D. João Carlos de Bragança, com 59 anos, voltou por fim a Portugal, em finais de 1778, cerca de 21 anos depois de ter partido.

As suas preocupações com a sociedade portuguesa do seu tempo não se fizeram esperar. O seu talento, o seu saber, a sua vasta cultura, empregou-os de imediato e, em pouco mais de um ano da sua chegada a Portugal, o Duque de Lafões criava, com a ajuda do jovem cientista José Correia da Serra, a Academia de Ciências de Lisboa, cuja primeira sessão teve lugar a 16 de Janeiro de 1780. Criar em pouco mais de um ano uma academia de ciências é um feito notável, mas D. João Carlos, que conhecia bem o seu país, talvez não tivesse consciência que esse projeto científico-cultural ia vingar, porque projectos desse tipo, quando se começam, arriscam-se a não chegar a bom termo.
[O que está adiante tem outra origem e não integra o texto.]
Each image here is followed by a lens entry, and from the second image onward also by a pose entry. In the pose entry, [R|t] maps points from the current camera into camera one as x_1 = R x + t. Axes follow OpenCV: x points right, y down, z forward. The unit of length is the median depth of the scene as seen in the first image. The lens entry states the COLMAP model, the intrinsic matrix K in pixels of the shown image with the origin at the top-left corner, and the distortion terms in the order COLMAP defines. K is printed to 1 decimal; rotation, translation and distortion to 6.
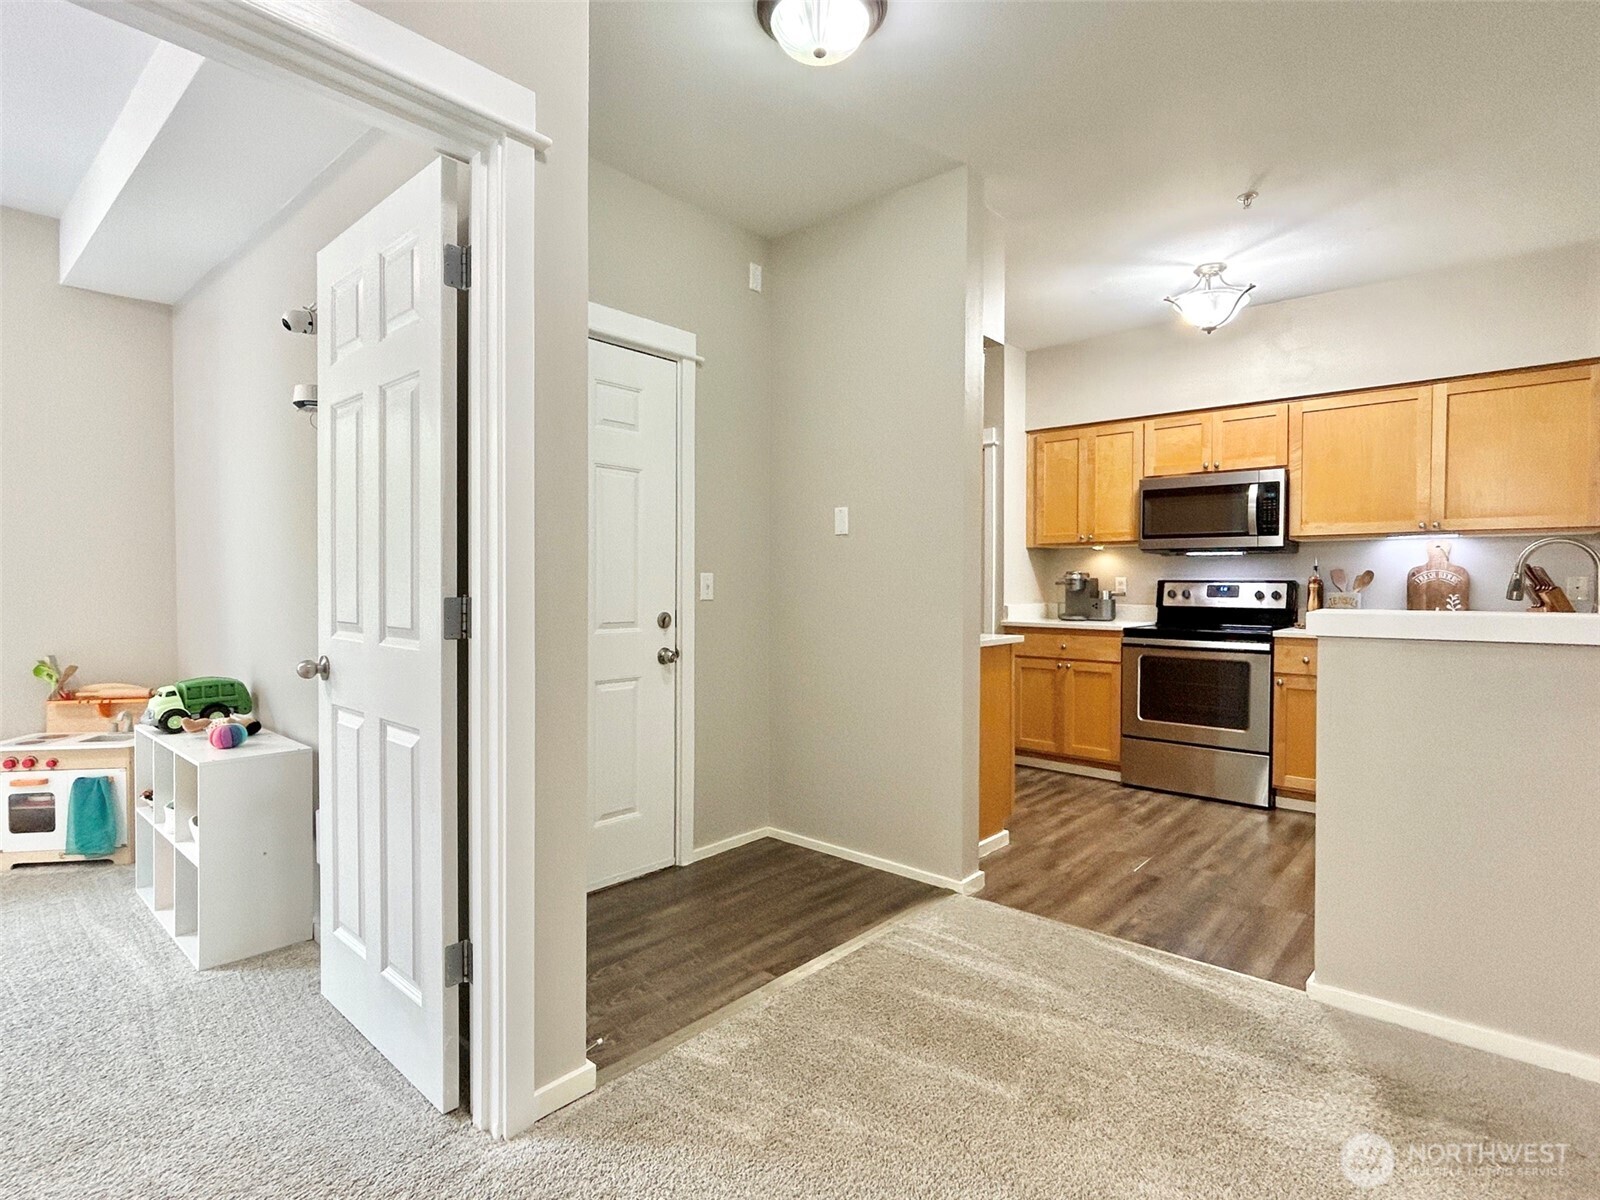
lens RADIAL K [[814.7, 0, 800.0], [0, 814.7, 600.0], [0, 0, 1]] dist [0.000331, 0.000106]
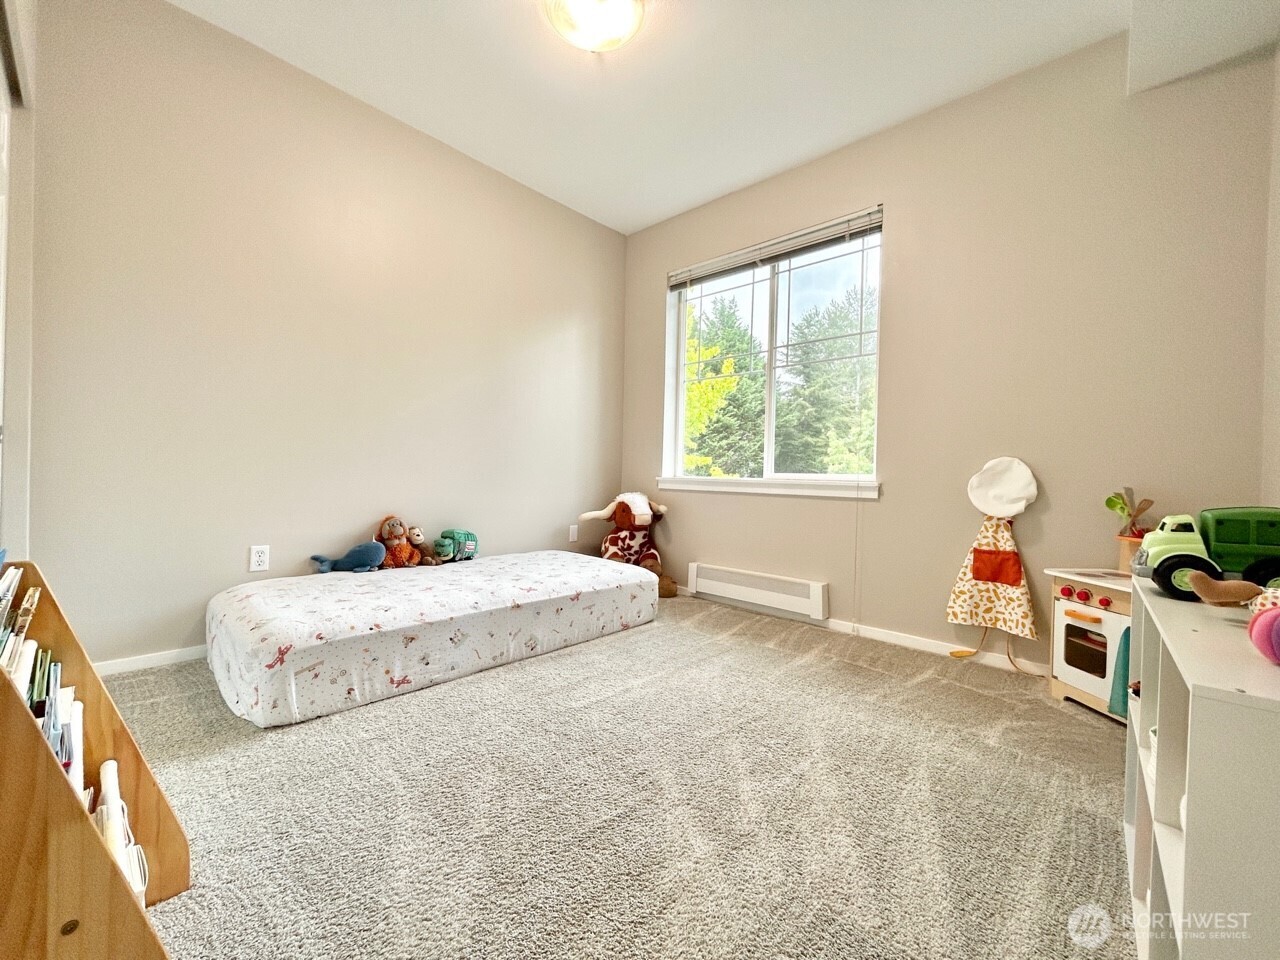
lens RADIAL K [[519.4, 0, 640.0], [0, 519.4, 480.0], [0, 0, 1]] dist [0.000349, -0.000058]
pose [[-0.066522, 0.013337, -0.997696, -0.382699], [-0.025318, 0.999566, 0.015050, 0.085285], [0.997464, 0.026261, -0.066155, 0.639671]]
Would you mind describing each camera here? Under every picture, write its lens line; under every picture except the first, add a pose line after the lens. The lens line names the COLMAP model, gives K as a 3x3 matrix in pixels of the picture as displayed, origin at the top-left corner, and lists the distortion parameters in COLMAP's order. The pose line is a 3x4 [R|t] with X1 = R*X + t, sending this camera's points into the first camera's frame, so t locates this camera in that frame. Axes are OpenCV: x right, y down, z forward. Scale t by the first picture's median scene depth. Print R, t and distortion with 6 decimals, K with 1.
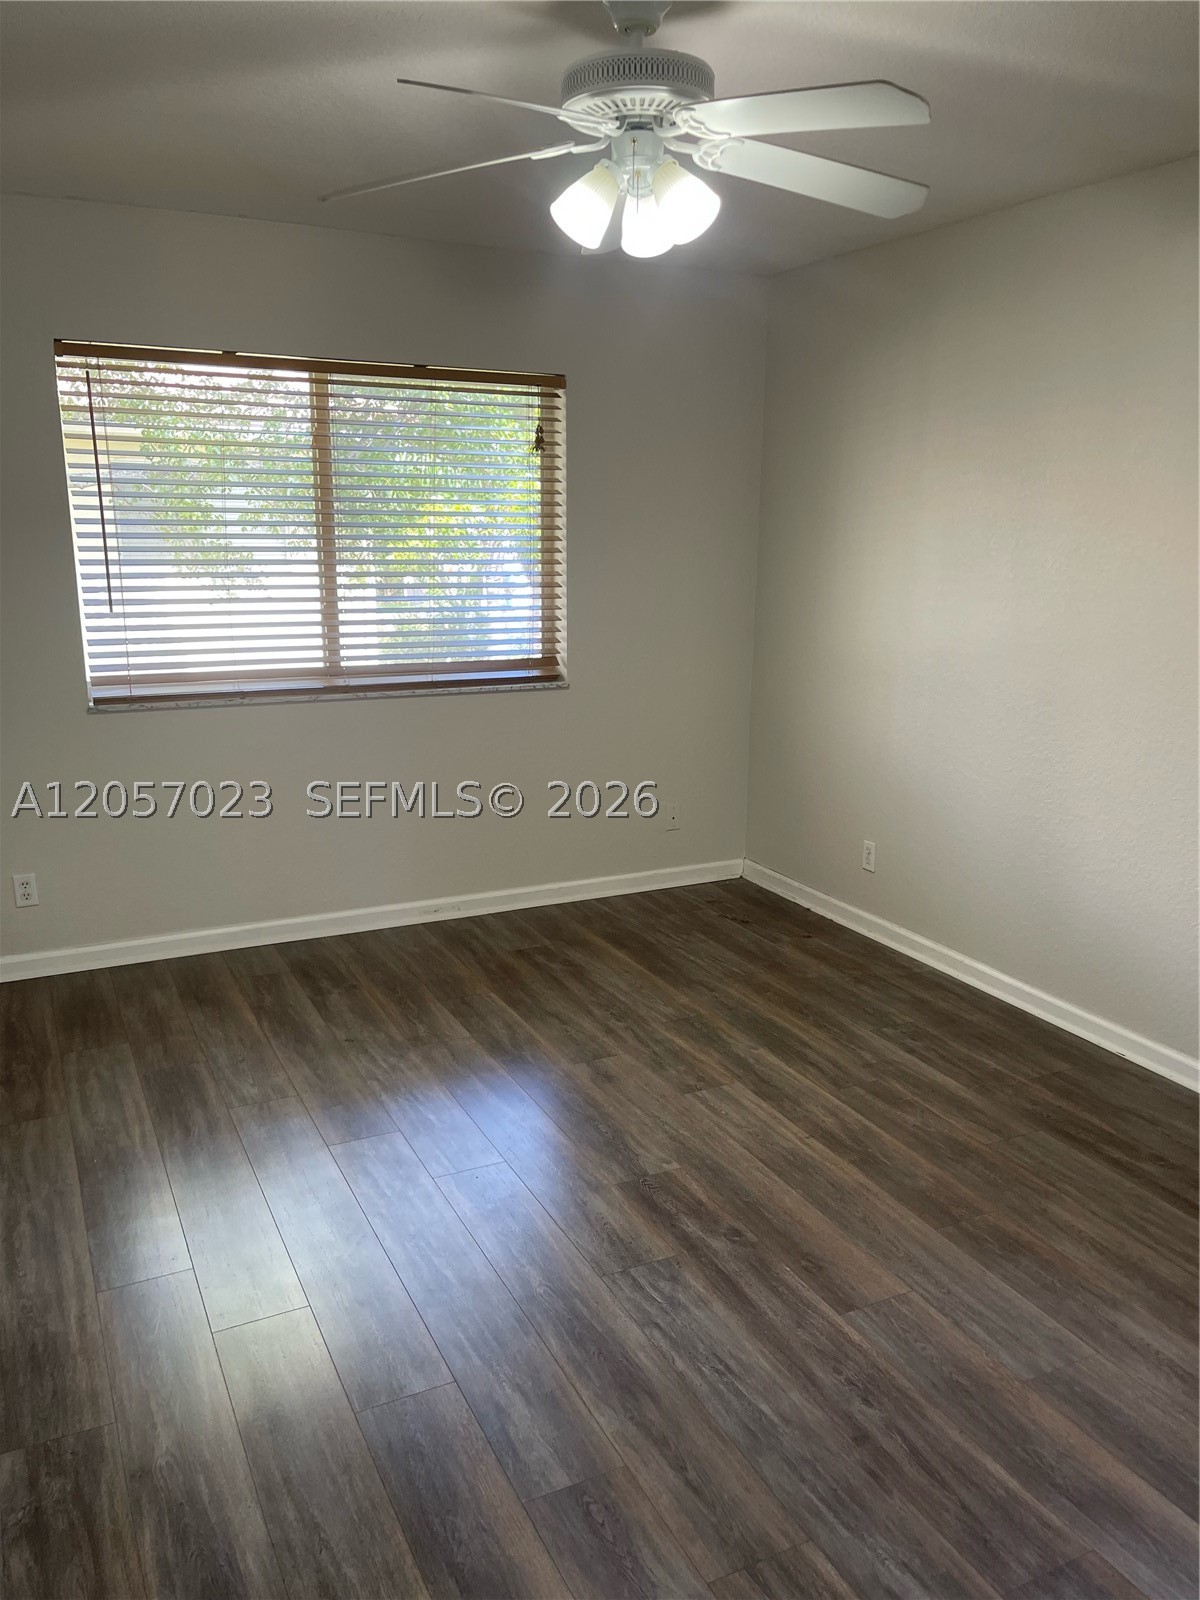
lens RADIAL K [[1206.0, 0, 606.0], [0, 1206.0, 806.3], [0, 0, 1]] dist [0.056052, -0.055234]
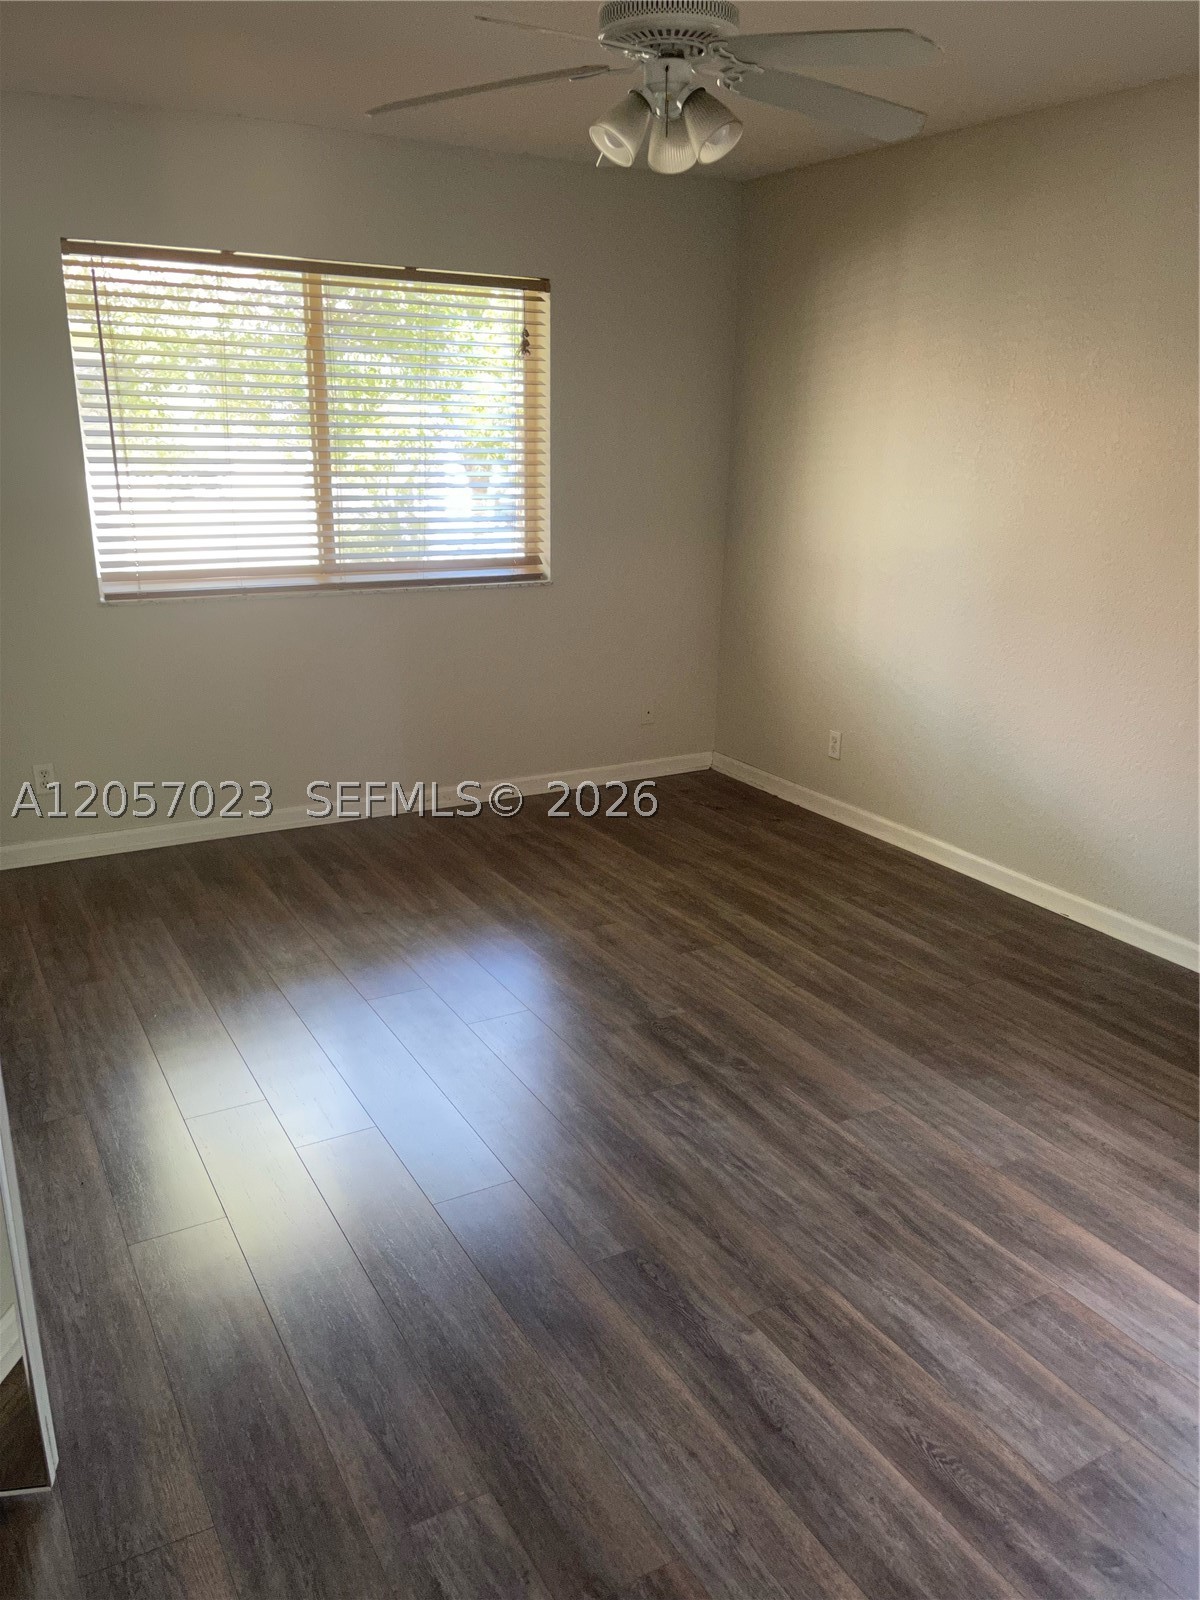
lens RADIAL K [[1206.0, 0, 608.5], [0, 1206.0, 802.0], [0, 0, 1]] dist [0.056052, -0.055234]
pose [[0.998268, -0.009762, 0.058016, -0.061019], [0.005647, 0.997483, 0.070679, 0.019951], [-0.058560, -0.070229, 0.995811, -0.081495]]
Dos sete anos de guerra que o Duque de Lafões travara por terras da Europa Central não lhe ficou grande “arte” de guerra, não ficou pelo menos a suficiente para vencer as tropas espanholas, aliadas de Napoleão, na desastrosa guerra no Alentejo, na qual perdemos Olivença e muitas vidas humanas.

D. João Carlos de Bragança morreu em 1806. Deixou-nos a obra memorável da Academia de Ciências de Lisboa, mas não pôde ir mais longe e empregar a sua vasta cultura no progresso de Portugal, que mergulhou durante esses anos nas invasões napoleónicas.